• JOB ITEM: Report how many lines in the listing below contain the string "rencontre". Give only the number.

• RAW DATA:
————————
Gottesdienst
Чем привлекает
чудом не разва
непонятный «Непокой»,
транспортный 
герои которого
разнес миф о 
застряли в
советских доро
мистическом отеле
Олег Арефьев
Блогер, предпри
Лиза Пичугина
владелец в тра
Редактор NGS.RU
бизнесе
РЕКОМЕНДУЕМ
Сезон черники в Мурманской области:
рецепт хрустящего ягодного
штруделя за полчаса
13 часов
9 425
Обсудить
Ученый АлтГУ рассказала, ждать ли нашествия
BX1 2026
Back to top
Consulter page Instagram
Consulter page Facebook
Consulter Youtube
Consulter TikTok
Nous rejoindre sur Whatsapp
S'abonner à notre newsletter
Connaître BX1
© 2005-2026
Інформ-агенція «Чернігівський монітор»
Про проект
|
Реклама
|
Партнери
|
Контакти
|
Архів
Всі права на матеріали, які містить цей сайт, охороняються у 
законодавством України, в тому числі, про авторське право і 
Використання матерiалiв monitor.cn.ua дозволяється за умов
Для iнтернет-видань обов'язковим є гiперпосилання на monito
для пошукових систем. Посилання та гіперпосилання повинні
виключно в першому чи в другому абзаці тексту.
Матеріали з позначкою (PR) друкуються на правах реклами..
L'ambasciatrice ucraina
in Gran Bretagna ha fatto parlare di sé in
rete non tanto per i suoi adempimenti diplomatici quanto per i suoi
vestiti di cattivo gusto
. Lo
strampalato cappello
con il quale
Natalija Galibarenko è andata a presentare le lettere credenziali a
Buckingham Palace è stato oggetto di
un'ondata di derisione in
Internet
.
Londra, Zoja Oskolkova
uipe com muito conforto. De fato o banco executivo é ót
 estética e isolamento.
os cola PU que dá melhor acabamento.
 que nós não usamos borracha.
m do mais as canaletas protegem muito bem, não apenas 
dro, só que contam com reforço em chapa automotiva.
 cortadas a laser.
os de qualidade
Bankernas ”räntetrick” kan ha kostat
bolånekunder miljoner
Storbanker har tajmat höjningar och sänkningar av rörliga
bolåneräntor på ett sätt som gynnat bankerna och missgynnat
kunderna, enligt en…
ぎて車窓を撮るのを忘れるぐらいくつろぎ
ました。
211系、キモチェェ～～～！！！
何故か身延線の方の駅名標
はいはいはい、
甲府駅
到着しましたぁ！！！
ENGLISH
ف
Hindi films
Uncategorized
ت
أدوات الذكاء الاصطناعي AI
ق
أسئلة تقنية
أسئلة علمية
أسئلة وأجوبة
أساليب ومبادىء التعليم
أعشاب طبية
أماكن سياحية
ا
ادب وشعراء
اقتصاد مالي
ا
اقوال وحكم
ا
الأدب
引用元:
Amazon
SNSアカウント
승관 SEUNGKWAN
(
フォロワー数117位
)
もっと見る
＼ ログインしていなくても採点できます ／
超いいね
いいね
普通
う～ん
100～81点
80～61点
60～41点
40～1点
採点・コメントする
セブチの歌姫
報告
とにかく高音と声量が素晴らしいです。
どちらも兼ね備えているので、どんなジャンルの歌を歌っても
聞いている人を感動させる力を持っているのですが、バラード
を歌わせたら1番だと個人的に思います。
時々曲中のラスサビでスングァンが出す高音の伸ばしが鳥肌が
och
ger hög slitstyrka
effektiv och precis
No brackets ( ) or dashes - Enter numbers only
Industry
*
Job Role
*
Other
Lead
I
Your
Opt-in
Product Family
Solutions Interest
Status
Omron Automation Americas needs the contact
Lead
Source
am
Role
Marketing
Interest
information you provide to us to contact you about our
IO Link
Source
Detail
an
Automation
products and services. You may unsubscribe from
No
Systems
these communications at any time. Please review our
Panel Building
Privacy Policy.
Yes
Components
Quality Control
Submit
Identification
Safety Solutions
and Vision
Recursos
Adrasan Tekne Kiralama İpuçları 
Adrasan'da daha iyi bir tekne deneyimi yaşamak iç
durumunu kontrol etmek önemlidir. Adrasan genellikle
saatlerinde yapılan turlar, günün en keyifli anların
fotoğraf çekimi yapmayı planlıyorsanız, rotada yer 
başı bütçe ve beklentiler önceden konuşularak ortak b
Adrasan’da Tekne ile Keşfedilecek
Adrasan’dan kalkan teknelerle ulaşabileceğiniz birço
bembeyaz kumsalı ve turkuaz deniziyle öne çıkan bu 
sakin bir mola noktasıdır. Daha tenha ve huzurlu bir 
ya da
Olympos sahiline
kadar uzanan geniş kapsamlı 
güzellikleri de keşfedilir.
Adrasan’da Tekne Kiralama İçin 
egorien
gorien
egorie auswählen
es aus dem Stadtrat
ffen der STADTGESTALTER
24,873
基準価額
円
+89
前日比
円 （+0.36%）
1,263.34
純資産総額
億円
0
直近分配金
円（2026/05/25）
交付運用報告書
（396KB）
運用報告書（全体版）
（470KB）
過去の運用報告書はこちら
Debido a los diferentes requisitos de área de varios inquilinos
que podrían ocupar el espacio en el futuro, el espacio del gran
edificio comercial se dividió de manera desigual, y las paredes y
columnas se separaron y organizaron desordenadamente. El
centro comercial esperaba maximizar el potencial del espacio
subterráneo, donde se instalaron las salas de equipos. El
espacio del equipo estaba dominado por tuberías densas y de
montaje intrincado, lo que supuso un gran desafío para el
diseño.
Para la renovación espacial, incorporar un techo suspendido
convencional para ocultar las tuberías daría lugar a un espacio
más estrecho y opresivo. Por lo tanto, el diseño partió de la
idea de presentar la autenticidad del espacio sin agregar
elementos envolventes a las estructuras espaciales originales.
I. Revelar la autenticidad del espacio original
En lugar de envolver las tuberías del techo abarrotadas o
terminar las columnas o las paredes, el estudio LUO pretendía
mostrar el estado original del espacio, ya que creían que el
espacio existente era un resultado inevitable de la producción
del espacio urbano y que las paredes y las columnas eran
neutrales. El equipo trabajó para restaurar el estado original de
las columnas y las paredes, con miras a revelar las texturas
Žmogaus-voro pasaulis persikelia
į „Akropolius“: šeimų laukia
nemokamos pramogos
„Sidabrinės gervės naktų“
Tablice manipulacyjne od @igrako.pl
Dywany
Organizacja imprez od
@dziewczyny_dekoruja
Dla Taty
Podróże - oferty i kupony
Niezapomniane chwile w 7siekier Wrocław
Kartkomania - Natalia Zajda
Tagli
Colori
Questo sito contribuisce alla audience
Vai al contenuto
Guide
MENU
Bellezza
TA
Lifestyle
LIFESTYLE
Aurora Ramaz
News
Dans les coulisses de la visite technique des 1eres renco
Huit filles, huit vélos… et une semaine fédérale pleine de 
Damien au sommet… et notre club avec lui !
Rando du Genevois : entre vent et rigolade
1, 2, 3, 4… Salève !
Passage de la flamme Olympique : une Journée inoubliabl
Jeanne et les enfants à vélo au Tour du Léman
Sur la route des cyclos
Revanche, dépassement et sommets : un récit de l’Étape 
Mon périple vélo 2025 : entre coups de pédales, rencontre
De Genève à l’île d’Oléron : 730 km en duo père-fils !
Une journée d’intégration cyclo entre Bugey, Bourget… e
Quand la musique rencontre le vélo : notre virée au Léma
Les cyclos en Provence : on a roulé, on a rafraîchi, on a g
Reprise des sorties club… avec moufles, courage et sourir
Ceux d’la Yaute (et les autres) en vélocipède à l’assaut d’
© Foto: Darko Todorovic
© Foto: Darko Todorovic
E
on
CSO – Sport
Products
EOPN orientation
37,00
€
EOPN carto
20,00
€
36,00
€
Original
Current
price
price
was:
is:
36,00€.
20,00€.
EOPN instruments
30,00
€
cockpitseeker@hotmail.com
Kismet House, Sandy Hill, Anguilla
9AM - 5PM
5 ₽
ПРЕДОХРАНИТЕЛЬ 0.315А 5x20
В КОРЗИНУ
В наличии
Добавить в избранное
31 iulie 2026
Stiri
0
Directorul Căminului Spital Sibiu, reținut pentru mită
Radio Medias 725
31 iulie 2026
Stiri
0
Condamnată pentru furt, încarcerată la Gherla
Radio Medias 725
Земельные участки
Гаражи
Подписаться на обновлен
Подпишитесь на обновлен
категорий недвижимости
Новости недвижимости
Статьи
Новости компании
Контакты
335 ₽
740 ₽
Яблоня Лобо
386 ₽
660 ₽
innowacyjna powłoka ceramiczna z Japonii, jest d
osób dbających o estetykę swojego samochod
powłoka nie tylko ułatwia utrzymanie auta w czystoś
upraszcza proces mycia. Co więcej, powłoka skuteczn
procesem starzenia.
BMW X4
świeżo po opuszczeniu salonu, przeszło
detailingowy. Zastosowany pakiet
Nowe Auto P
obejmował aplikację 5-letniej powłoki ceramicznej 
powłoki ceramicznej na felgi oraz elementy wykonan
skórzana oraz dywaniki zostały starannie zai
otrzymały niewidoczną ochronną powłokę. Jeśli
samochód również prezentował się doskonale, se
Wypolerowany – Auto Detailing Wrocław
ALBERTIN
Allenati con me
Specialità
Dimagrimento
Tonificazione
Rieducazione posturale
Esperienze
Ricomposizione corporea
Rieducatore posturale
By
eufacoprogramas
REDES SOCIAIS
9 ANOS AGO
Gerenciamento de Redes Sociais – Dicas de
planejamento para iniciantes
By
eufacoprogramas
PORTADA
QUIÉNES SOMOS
————————
• TASK RESULT: 2